M. United States v. Cappaert, 426 U.S. 128 (1976).

The Supreme Court affirmed the Circuit Court Cappaert decision and relied upon Winters to confirm that the United States may reserve and protect water to satisfy the purposes of a federal reservation, whether the source is "surface or groundwater." (p. 143).

N. Tweedy v. Texas Company, 286 F.Supp. 383 (D. Mont. 1968).

In a dispute over the use of groundwater on a tract of nonIndian land on the Blackfeet Indian Reservation, the Montana Federal District Court relied upon Winters and McIntire to conclude that Indian reserved rights apply to waters "found on the surface of the land or under it." (p. 385). This is so because "When the Blackfeet Indian Reservation was created, the waters of the reservation were reserved for the benefit of the reservation lands." (p. 385).

O. In Re the General Adjudication of All Rights to Use Water In The Gila River System and Source, 989 P.2d 739 (Az. S.Ct. 1999), cert. denied, 530 U.S. 1250 (2000).

The Arizona Supreme Court decision addressing Indian reserved water rights relied upon Winters and Cappaert to strongly condemn the "artifice" of treating surface and ground water as separate resources, noting that "Conforming their law to hydrologic reality, most prior appropriation jurisdictions by now have abandoned the bifurcated treatment of ground and surface waters and undertaken unitary management of water supplies." (p. 744). The Court went on to "hold that the trial court correctly determined that the federal reserved rights doctrine applies not only to surface water but to groundwater." (p. 748).

2. The negotiation process will focus on the development of a comprehensive Reservation-wide Tribal water administration ordinance that will apply the seniority system and protect the unique federal attributes of Indian reserved and aboriginal rights.

From ownership springs administration. Therefore, to a large extent, the case law cited above also supports this portion of the Framework For Negotiation. Accordingly, on the issue of Tribal administration of Reservation waters the Tribes refer the reader to the Treaty and to the case law addressed in annotations above.

3. The negotiations will also include other issues pertaining to the Tribes’ reserved and aboriginal water rights.
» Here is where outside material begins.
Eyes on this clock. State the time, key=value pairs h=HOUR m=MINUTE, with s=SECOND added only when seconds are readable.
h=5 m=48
A. The Tribes possess off-Reservation reserved and aboriginal consumptive and nonconsumptive water rights. Under Article III of the Hellgate Treaty the Tribes reserved the continuing right to hunt and fish and conduct grazing and gathering practices off of the Flathead Indian Reservation. Under the reserved rights doctrine, these aboriginal and Treaty-reserved rights would be a hollow promise if the United States failed as trustee to protect adequate water supplies to satisfy these purposes. See for example:

1) State of Montana v. Stasso, 172 Mont. 242, 563 P.2d 562 (1977), (the off-Reservation right to hunt under the Hellgate Treaty is a protectable, continuing right).
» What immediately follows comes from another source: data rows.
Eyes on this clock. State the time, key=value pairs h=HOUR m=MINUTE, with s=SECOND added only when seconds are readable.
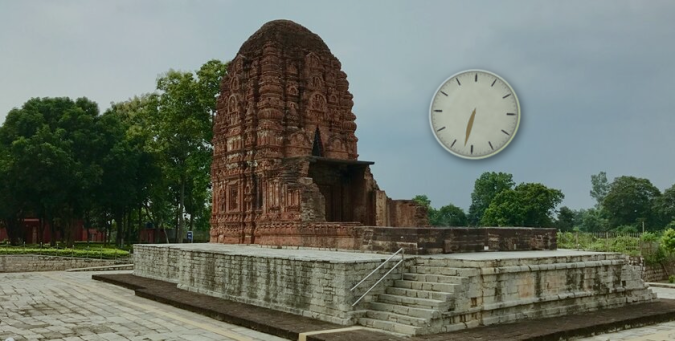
h=6 m=32
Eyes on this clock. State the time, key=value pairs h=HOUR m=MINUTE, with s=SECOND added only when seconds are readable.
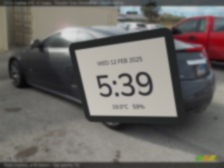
h=5 m=39
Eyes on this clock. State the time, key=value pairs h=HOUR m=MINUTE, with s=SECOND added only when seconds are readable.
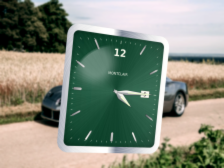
h=4 m=15
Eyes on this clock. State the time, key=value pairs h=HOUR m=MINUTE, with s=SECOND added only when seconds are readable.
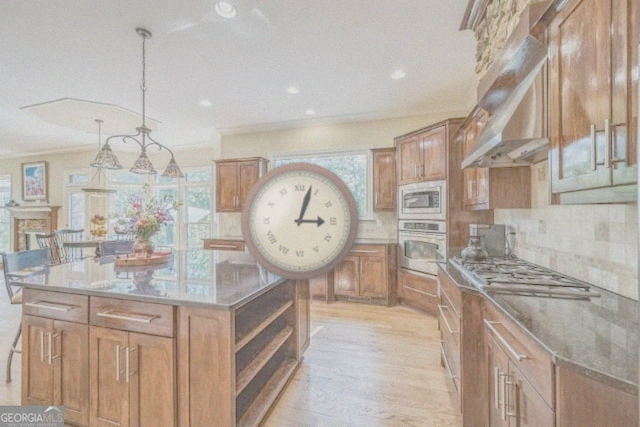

2) United States v. Washington, 506 F.Supp. 187 (W.D. Wash. 1980), vacated in part, aff’d in part, 759 F.2d 1353 (9th Cir. 1985), (an off-Reservation treaty right to take fish necessarily implies a right to protect the environment upon which that Treaty right depends).
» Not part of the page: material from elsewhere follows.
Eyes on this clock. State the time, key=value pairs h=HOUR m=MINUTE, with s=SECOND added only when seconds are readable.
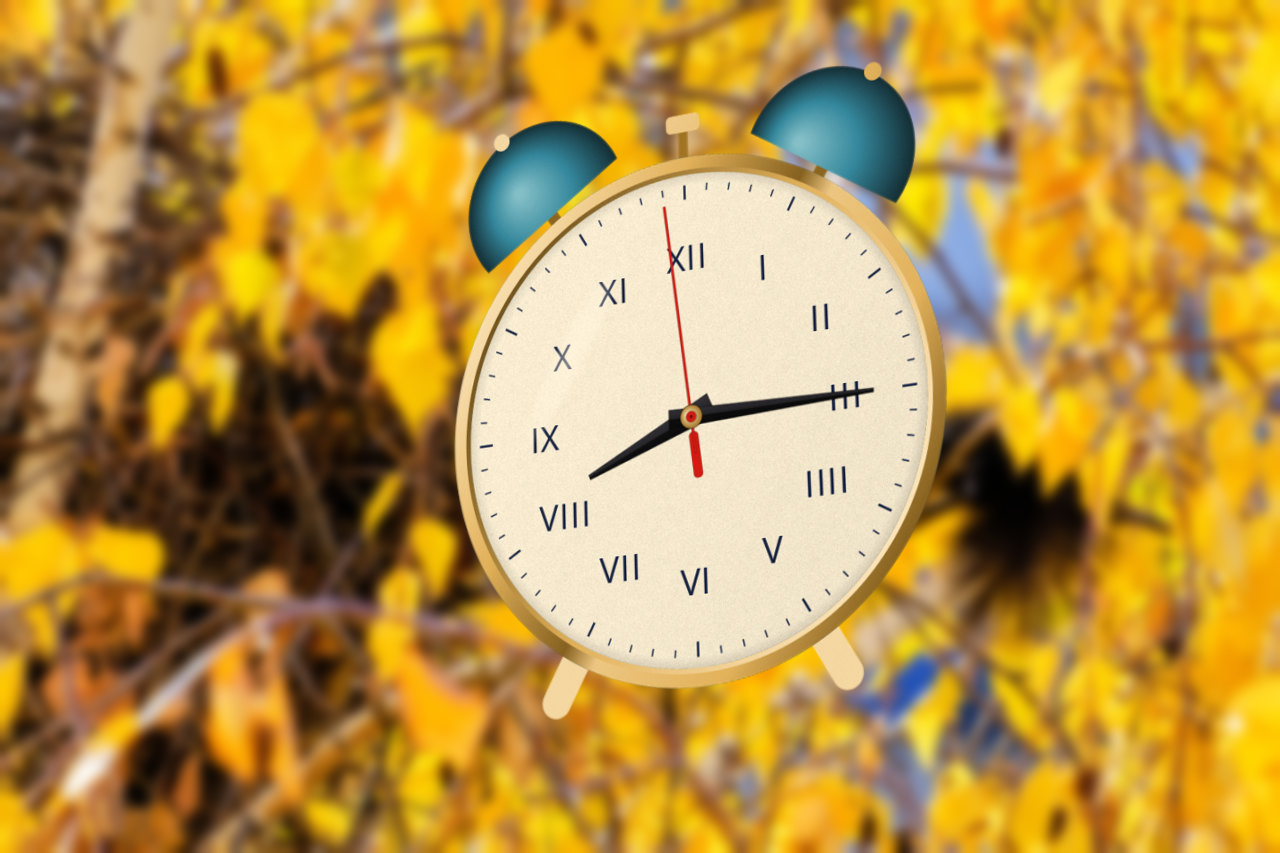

3) Minnesota v. Mille Lacs Band of Chippewa Indians , 526 U.S. 172 (1998), (off- Reservation treaty rights survive statehood and are a protectable property interest).

4) Joint Board of Control v. United States and the Tribes, (cited above), (the U.S. has an affirmative duty to protect the aboriginal fishing rights of the Tribes and the water upon which such rights depend).

5) Montana v. ARCO, No 83-317-HLN-PGH (D. Mont.), ( Hellgate Treaty Article III off-Reservation hunting, fishing and gathering rights qualify Tribes as proper party to seek judicial protection of the Clark Fork River environment from industrial pollution).

B. The Criteria and Procedures for the Participation of the Federal Government in the Negotiations for the Settlement of Indian Water Rights Claims, Fed. Reg. Volume 55, No. 48 at 9223, provides for settlements to include "cost-sharing by all parties benefitting from the settlement." The State of Montana and the United States are parties to the proposed settlement and will be called upon, as in prior settlements, to contribute financially and otherwise to any settlement that finally resolves the aboriginal and reserved rights of the Tribes.